- _WHAT YOU NEED TO DO_
Copy out, exactly as given, every line from the line with "right wrist: (297, 334)" to the end of the listing, both of those lines included.

----

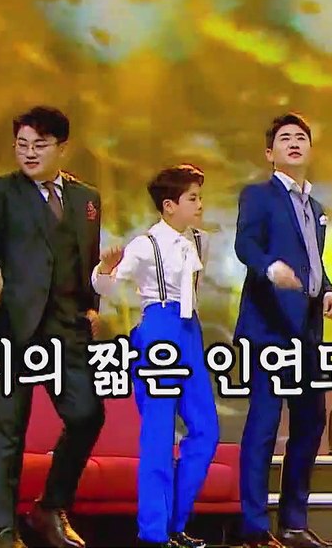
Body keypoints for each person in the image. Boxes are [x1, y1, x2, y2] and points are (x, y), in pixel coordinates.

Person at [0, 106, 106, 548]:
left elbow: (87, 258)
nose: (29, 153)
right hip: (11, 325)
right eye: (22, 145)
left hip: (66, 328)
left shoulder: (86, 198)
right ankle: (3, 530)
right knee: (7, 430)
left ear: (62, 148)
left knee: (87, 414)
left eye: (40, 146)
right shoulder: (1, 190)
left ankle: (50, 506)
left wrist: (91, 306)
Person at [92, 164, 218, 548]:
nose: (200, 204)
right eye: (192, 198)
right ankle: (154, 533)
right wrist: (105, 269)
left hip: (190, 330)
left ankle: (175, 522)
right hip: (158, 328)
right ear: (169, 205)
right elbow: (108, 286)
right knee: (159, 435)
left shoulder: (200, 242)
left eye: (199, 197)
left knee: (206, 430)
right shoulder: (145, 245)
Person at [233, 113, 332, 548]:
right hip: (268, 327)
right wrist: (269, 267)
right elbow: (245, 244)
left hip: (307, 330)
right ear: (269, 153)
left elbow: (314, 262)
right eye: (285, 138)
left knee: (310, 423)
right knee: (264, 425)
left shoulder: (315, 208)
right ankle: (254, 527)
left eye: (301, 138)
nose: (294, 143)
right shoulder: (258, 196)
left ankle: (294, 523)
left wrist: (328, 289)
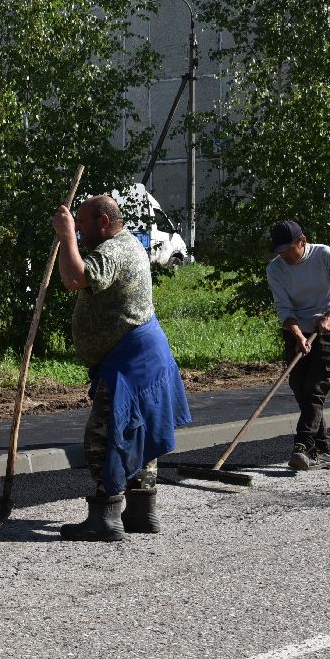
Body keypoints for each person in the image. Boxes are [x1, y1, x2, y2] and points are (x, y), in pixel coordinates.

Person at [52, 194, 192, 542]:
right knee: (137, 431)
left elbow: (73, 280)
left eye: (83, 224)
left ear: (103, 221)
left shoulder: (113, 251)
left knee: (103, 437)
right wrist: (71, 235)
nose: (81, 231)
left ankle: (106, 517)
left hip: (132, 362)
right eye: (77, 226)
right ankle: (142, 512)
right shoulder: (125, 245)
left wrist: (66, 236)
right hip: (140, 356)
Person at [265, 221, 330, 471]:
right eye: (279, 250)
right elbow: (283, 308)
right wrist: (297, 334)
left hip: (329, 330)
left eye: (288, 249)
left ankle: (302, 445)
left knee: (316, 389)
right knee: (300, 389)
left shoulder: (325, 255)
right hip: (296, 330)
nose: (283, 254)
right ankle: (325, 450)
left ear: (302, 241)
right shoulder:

----

- _EXERCISE SOLUTION_
right wrist: (297, 334)
left hip: (329, 330)
left eye: (288, 249)
left ankle: (302, 445)
left knee: (316, 389)
right knee: (300, 389)
left shoulder: (325, 255)
right hip: (296, 330)
nose: (283, 254)
right ankle: (325, 450)
left ear: (302, 241)
right shoulder:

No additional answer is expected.